All of the data must be retyped exactly, with nothing left out.

Material for the task
- Opening Delimiter -
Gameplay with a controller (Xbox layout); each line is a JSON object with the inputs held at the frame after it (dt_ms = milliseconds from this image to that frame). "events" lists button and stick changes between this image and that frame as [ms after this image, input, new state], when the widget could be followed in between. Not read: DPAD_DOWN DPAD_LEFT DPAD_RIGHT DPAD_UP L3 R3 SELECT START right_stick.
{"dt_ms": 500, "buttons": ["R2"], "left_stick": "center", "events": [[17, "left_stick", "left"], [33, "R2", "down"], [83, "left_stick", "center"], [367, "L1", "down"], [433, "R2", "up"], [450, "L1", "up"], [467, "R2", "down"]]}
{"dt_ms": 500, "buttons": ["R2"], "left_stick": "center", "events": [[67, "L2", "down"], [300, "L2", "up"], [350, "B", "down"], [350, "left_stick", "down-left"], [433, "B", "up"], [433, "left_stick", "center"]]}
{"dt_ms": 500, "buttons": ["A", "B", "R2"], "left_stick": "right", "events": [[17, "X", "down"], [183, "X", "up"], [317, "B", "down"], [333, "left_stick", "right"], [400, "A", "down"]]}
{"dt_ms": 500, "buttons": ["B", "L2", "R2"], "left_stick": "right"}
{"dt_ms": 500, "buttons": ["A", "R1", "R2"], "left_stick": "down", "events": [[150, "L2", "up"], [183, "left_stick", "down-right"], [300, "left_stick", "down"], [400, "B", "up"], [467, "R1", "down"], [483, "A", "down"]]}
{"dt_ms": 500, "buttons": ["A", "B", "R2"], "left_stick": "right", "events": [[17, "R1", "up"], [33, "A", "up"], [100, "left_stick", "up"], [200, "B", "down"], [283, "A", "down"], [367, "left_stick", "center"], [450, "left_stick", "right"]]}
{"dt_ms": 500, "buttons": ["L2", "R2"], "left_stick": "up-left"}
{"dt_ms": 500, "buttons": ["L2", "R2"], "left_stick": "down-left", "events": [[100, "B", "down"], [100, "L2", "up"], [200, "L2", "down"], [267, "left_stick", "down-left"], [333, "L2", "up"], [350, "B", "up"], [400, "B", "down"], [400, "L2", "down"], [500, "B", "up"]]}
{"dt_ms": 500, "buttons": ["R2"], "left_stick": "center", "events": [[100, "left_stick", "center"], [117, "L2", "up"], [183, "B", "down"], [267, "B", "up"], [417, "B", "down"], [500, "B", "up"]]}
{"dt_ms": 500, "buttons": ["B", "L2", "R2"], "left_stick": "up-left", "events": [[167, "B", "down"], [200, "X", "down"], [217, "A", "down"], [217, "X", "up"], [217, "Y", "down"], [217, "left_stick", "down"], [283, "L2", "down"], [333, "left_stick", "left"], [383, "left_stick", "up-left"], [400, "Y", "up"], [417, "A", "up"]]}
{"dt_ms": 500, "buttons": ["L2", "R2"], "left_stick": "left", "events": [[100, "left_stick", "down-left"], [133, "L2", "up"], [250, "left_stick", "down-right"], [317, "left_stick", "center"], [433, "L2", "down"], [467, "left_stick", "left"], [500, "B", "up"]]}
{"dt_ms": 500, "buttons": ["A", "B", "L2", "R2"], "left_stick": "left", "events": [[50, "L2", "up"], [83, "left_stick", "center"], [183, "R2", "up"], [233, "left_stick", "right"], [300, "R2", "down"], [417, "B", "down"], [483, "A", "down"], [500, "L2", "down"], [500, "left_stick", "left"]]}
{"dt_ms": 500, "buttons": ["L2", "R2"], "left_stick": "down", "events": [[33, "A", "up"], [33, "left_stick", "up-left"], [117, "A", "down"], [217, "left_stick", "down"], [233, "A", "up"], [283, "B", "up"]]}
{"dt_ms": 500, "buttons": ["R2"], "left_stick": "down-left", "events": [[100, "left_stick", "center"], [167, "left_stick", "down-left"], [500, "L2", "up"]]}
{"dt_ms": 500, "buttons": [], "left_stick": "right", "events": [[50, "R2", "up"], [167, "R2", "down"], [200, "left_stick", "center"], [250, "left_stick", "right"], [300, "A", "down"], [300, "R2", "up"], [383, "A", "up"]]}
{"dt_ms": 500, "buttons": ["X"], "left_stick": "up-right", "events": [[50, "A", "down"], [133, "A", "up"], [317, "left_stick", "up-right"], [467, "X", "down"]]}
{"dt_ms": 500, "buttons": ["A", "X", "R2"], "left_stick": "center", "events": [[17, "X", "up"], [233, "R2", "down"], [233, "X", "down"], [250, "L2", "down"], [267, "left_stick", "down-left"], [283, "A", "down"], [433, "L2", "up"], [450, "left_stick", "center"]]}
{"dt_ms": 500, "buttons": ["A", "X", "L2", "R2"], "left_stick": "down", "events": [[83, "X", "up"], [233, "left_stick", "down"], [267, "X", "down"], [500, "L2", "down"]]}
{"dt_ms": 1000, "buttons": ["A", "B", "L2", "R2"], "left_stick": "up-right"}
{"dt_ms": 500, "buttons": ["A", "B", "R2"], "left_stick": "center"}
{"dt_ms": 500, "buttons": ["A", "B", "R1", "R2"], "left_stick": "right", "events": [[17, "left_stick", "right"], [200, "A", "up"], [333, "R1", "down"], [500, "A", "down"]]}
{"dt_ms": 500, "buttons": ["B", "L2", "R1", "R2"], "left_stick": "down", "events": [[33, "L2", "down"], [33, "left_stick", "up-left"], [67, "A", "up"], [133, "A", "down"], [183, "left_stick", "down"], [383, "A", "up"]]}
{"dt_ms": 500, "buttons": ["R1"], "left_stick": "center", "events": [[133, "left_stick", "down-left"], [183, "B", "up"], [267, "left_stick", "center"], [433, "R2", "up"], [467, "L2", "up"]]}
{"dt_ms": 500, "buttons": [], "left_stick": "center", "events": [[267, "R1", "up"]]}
- Closing Delimiter -
Solution for this problem
Gameplay with a controller (Xbox layout); each line is a JSON object with the inputs held at the frame after it (dt_ms = milliseconds from this image to that frame). "events" lists button and stick changes between this image and that frame as [ms after this image, input, new state], when the widget could be followed in between. Not read: DPAD_DOWN DPAD_LEFT DPAD_RIGHT DPAD_UP L3 R3 SELECT START right_stick.
{"dt_ms": 500, "buttons": ["R2"], "left_stick": "center", "events": [[17, "left_stick", "left"], [33, "R2", "down"], [83, "left_stick", "center"], [367, "L1", "down"], [433, "R2", "up"], [450, "L1", "up"], [467, "R2", "down"]]}
{"dt_ms": 500, "buttons": ["R2"], "left_stick": "center", "events": [[67, "L2", "down"], [300, "L2", "up"], [350, "B", "down"], [350, "left_stick", "down-left"], [433, "B", "up"], [433, "left_stick", "center"]]}
{"dt_ms": 500, "buttons": ["A", "B", "R2"], "left_stick": "right", "events": [[17, "X", "down"], [183, "X", "up"], [317, "B", "down"], [333, "left_stick", "right"], [400, "A", "down"]]}
{"dt_ms": 500, "buttons": ["B", "L2", "R2"], "left_stick": "right"}
{"dt_ms": 500, "buttons": ["A", "R1", "R2"], "left_stick": "down", "events": [[150, "L2", "up"], [183, "left_stick", "down-right"], [300, "left_stick", "down"], [400, "B", "up"], [467, "R1", "down"], [483, "A", "down"]]}
{"dt_ms": 500, "buttons": ["A", "B", "R2"], "left_stick": "right", "events": [[17, "R1", "up"], [33, "A", "up"], [100, "left_stick", "up"], [200, "B", "down"], [283, "A", "down"], [367, "left_stick", "center"], [450, "left_stick", "right"]]}
{"dt_ms": 500, "buttons": ["L2", "R2"], "left_stick": "up-left"}
{"dt_ms": 500, "buttons": ["L2", "R2"], "left_stick": "down-left", "events": [[100, "B", "down"], [100, "L2", "up"], [200, "L2", "down"], [267, "left_stick", "down-left"], [333, "L2", "up"], [350, "B", "up"], [400, "B", "down"], [400, "L2", "down"], [500, "B", "up"]]}
{"dt_ms": 500, "buttons": ["R2"], "left_stick": "center", "events": [[100, "left_stick", "center"], [117, "L2", "up"], [183, "B", "down"], [267, "B", "up"], [417, "B", "down"], [500, "B", "up"]]}
{"dt_ms": 500, "buttons": ["B", "L2", "R2"], "left_stick": "up-left", "events": [[167, "B", "down"], [200, "X", "down"], [217, "A", "down"], [217, "X", "up"], [217, "Y", "down"], [217, "left_stick", "down"], [283, "L2", "down"], [333, "left_stick", "left"], [383, "left_stick", "up-left"], [400, "Y", "up"], [417, "A", "up"]]}
{"dt_ms": 500, "buttons": ["L2", "R2"], "left_stick": "left", "events": [[100, "left_stick", "down-left"], [133, "L2", "up"], [250, "left_stick", "down-right"], [317, "left_stick", "center"], [433, "L2", "down"], [467, "left_stick", "left"], [500, "B", "up"]]}
{"dt_ms": 500, "buttons": ["A", "B", "L2", "R2"], "left_stick": "left", "events": [[50, "L2", "up"], [83, "left_stick", "center"], [183, "R2", "up"], [233, "left_stick", "right"], [300, "R2", "down"], [417, "B", "down"], [483, "A", "down"], [500, "L2", "down"], [500, "left_stick", "left"]]}
{"dt_ms": 500, "buttons": ["L2", "R2"], "left_stick": "down", "events": [[33, "A", "up"], [33, "left_stick", "up-left"], [117, "A", "down"], [217, "left_stick", "down"], [233, "A", "up"], [283, "B", "up"]]}
{"dt_ms": 500, "buttons": ["R2"], "left_stick": "down-left", "events": [[100, "left_stick", "center"], [167, "left_stick", "down-left"], [500, "L2", "up"]]}
{"dt_ms": 500, "buttons": [], "left_stick": "right", "events": [[50, "R2", "up"], [167, "R2", "down"], [200, "left_stick", "center"], [250, "left_stick", "right"], [300, "A", "down"], [300, "R2", "up"], [383, "A", "up"]]}
{"dt_ms": 500, "buttons": ["X"], "left_stick": "up-right", "events": [[50, "A", "down"], [133, "A", "up"], [317, "left_stick", "up-right"], [467, "X", "down"]]}
{"dt_ms": 500, "buttons": ["A", "X", "R2"], "left_stick": "center", "events": [[17, "X", "up"], [233, "R2", "down"], [233, "X", "down"], [250, "L2", "down"], [267, "left_stick", "down-left"], [283, "A", "down"], [433, "L2", "up"], [450, "left_stick", "center"]]}
{"dt_ms": 500, "buttons": ["A", "X", "L2", "R2"], "left_stick": "down", "events": [[83, "X", "up"], [233, "left_stick", "down"], [267, "X", "down"], [500, "L2", "down"]]}
{"dt_ms": 1000, "buttons": ["A", "B", "L2", "R2"], "left_stick": "up-right"}
{"dt_ms": 500, "buttons": ["A", "B", "R2"], "left_stick": "center"}
{"dt_ms": 500, "buttons": ["A", "B", "R1", "R2"], "left_stick": "right", "events": [[17, "left_stick", "right"], [200, "A", "up"], [333, "R1", "down"], [500, "A", "down"]]}
{"dt_ms": 500, "buttons": ["B", "L2", "R1", "R2"], "left_stick": "down", "events": [[33, "L2", "down"], [33, "left_stick", "up-left"], [67, "A", "up"], [133, "A", "down"], [183, "left_stick", "down"], [383, "A", "up"]]}
{"dt_ms": 500, "buttons": ["R1"], "left_stick": "center", "events": [[133, "left_stick", "down-left"], [183, "B", "up"], [267, "left_stick", "center"], [433, "R2", "up"], [467, "L2", "up"]]}
{"dt_ms": 500, "buttons": [], "left_stick": "center", "events": [[267, "R1", "up"]]}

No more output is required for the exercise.